Fracture of the tibial plateau is manifested by swelling of the soft tissues around the knee and by the impossibility of the knee to bear the weight of the body. Also, the knee can be deformed due to the segmentation of the tibial plateau and can be associated with hemarthrosis (blood in the soft tissues and in the knee joint).
1. Immobilization in a plastered splint
Unlike the traditional gypsum cast, the plastered splint is preferred because it can be slightly weakened or tightened, as the case may be, so that the knee does not swell more.
2. Wearing a functional orthosis, after removing the plastered splint, which also provides protection and stability, but which can be removed both to ensure hygiene and during the physical therapy program.
3. Physical therapy
➢ to speed up the healing process, the knee should not be loaded in the early stages of recovery. Initially, exercises will be performed from sitting or lying position, exercises in water and on the bike and walking will be done with the help of crutches. Along the way of the recovery process, the loading will be progressive.

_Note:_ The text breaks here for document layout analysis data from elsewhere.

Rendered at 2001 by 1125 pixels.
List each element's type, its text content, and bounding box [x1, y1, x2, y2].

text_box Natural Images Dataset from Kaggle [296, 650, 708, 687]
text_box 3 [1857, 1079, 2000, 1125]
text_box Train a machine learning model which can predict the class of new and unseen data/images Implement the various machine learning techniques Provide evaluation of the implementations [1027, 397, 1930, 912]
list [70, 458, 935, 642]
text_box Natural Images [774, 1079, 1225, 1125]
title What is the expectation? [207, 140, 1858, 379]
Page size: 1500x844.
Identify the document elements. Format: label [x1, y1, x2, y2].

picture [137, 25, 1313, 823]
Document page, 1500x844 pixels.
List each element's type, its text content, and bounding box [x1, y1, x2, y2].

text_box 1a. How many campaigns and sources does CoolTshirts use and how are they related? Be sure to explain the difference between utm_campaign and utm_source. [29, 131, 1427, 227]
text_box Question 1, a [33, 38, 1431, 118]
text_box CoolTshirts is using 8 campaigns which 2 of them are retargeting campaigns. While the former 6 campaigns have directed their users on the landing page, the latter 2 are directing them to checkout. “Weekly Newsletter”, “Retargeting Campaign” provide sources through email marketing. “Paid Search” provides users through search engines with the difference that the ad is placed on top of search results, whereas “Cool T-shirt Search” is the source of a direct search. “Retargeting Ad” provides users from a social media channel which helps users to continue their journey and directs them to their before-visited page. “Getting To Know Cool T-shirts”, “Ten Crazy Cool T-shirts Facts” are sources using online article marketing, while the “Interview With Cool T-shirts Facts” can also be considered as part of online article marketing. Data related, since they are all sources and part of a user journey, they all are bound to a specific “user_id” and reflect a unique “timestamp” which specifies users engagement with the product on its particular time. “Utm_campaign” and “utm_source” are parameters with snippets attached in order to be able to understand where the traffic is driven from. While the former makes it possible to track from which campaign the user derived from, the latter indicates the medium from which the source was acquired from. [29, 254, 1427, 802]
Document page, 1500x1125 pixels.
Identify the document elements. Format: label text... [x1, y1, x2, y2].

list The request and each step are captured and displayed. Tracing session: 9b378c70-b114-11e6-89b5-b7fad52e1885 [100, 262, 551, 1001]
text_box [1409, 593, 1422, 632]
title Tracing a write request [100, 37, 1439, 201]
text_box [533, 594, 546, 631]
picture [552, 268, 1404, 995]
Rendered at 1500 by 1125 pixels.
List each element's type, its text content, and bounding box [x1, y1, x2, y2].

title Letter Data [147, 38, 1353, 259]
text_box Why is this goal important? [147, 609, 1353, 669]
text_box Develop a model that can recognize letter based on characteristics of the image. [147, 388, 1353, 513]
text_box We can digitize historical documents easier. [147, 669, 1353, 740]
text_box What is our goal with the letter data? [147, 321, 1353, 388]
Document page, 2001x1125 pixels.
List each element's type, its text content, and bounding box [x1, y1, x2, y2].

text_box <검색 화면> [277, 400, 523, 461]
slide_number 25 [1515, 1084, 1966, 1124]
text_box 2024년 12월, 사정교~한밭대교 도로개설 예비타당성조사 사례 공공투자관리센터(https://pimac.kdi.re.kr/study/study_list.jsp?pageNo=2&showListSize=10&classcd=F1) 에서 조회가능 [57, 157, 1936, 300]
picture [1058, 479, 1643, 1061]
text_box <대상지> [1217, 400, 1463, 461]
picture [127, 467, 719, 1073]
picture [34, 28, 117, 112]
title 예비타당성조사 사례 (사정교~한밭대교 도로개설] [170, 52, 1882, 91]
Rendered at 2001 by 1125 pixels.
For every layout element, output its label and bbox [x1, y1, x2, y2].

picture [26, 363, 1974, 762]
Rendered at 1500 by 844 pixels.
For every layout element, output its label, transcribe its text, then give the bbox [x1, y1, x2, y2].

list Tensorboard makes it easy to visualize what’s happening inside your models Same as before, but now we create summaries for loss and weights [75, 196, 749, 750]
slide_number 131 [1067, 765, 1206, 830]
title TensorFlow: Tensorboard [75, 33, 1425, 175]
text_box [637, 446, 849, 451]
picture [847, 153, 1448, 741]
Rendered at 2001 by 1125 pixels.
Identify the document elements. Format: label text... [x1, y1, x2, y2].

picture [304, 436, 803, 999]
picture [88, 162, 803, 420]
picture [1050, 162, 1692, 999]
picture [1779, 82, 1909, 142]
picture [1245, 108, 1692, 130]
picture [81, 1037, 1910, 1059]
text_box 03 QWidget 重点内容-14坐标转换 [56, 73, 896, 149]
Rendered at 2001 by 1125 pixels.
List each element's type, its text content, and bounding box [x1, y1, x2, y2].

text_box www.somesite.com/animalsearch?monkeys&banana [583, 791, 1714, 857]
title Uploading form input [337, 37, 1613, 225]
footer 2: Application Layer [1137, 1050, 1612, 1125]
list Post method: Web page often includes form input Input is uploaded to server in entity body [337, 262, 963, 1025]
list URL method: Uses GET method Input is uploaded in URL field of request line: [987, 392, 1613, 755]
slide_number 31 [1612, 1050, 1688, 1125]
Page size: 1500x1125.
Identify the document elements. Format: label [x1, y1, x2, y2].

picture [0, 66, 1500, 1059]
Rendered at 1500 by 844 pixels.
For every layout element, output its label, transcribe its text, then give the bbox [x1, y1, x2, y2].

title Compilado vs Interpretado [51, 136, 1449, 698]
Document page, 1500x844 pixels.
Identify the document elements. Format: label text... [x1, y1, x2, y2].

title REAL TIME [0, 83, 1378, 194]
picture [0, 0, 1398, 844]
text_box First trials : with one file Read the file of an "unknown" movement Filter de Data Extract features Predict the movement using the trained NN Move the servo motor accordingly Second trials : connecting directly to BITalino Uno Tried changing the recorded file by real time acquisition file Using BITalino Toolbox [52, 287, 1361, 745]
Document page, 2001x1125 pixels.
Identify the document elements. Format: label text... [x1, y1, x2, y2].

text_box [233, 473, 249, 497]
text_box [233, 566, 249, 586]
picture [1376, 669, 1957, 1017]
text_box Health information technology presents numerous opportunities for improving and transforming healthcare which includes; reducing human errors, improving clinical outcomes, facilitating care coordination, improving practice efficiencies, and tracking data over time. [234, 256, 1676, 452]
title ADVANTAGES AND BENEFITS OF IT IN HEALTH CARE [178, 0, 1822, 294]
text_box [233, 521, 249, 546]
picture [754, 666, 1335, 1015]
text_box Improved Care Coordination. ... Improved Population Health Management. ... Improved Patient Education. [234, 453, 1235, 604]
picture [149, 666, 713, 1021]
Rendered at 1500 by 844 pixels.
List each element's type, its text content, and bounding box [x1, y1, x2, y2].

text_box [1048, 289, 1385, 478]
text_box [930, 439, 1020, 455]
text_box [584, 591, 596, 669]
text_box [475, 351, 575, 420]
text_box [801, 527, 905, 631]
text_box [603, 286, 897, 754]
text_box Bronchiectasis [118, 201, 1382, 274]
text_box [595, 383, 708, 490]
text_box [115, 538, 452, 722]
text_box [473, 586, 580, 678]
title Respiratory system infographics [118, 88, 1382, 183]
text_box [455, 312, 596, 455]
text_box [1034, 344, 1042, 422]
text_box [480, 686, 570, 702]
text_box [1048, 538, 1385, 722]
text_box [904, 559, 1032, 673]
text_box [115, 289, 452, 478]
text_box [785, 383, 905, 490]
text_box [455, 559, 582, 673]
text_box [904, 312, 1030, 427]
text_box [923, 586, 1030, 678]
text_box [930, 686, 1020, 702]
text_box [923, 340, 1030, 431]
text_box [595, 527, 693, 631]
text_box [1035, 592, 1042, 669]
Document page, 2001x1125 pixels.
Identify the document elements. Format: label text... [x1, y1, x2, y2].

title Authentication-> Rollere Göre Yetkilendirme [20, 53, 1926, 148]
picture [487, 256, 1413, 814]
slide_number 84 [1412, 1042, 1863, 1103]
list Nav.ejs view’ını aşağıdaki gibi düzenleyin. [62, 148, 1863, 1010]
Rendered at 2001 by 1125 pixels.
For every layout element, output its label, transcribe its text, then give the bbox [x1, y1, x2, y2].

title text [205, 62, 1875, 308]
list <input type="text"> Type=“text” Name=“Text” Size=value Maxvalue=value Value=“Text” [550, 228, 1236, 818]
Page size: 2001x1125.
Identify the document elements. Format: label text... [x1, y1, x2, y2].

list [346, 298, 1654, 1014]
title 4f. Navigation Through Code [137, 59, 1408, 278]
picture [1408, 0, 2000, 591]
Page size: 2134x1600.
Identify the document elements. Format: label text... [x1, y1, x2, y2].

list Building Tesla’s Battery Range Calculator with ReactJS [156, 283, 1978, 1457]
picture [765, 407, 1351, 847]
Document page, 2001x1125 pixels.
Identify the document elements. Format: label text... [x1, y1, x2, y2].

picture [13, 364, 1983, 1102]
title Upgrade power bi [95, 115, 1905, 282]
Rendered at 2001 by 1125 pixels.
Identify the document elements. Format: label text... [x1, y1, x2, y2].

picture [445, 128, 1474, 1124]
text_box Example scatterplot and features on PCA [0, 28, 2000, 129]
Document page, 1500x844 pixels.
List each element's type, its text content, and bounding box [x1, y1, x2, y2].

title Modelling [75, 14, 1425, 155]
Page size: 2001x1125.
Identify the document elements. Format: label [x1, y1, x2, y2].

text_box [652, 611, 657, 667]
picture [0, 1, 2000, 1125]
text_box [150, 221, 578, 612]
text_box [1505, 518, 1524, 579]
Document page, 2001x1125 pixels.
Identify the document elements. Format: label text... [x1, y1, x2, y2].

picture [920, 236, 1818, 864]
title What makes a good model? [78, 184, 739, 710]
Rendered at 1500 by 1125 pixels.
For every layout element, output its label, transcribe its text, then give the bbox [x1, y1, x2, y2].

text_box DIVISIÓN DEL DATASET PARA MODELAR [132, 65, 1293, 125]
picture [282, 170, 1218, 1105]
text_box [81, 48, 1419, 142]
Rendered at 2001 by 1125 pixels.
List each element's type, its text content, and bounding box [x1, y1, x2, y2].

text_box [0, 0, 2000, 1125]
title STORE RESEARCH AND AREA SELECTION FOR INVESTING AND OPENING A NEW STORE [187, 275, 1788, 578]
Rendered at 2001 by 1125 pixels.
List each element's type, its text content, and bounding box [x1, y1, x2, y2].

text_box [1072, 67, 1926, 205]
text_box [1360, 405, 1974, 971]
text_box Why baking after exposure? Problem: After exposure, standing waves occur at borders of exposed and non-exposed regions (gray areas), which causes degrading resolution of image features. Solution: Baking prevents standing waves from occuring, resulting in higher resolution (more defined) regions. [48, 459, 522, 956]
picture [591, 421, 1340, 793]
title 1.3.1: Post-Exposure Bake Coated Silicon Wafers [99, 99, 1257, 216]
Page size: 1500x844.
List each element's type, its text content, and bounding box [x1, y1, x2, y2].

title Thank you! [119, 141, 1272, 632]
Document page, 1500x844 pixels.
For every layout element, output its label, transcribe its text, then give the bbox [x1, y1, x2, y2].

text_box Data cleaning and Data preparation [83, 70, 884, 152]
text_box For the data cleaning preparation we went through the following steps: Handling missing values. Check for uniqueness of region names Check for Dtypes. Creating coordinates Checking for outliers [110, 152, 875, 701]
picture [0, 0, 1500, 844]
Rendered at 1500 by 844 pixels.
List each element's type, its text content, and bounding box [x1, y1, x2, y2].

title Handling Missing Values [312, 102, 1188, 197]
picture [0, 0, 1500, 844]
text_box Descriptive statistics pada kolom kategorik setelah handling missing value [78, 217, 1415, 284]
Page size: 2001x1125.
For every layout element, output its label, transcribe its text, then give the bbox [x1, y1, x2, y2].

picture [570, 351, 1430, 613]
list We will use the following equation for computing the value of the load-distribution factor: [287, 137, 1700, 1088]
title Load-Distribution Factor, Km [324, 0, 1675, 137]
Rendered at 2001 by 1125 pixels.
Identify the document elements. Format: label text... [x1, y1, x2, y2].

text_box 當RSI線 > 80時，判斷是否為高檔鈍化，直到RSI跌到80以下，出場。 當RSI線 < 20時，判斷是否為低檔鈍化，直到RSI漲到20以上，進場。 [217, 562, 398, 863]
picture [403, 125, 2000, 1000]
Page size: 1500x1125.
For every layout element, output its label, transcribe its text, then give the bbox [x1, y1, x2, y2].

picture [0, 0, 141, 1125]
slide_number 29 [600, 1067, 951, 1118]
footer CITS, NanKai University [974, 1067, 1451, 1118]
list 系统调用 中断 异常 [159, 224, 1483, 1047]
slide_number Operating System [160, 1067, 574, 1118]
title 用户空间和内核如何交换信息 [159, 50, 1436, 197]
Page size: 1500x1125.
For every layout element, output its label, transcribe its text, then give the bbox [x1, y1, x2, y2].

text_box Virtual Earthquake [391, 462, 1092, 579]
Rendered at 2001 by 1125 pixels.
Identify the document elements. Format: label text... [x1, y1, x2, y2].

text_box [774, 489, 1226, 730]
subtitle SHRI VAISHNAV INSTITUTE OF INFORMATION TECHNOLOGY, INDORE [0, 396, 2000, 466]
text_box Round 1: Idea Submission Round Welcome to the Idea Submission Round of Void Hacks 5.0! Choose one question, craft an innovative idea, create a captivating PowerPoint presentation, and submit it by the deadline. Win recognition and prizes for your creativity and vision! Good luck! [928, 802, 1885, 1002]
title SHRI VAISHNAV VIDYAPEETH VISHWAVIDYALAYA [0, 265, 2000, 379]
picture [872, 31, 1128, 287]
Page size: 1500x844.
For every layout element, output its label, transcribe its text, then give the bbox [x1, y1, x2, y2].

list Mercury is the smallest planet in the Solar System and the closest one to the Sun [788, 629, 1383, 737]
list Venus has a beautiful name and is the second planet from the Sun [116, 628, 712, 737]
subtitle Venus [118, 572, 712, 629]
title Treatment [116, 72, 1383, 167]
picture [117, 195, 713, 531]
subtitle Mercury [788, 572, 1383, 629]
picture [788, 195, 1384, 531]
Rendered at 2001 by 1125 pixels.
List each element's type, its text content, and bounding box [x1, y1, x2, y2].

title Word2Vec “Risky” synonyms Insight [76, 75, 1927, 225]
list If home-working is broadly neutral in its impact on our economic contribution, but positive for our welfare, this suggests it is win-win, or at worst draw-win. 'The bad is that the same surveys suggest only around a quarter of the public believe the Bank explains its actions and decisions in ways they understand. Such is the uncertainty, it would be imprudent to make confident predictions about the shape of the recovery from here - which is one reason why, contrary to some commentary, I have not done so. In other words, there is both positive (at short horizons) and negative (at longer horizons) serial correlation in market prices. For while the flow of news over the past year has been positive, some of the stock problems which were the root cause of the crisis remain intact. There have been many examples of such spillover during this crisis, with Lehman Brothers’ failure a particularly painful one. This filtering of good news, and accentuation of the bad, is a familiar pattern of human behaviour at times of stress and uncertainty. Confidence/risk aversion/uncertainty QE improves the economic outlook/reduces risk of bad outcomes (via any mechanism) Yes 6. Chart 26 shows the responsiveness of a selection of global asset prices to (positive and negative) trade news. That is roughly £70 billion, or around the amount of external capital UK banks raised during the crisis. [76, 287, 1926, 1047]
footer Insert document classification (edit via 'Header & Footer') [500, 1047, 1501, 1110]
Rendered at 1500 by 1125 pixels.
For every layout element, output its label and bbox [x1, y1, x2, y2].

The objectives of the recovery program after a tibia plateau fracture are:
➢ Facilitating walking
➢ Reducing the pressure at the level of the tibia
➢ Increasing the muscle tone lost during the immobilization period.
The entire recovery process can take between 3 and 6 months and the sports activity can be resumed after 6 months.
Surgery may be necessary in the case of complicated fractures.
➢ Be patient and give the bone the time it needs to heal properly.
➢ In periods of early recovery, leg movement is encouraged.
➢ While wearing the splint or orthosis, muscle strength may be lost in the affected area, which is why respecting the physical therapy program is important.
➢ As you start walking, use a walking frame or crutches to protect your knee and tibia.
➢ Follow the advice of therapists both for full recovery and for the prevention of relapses.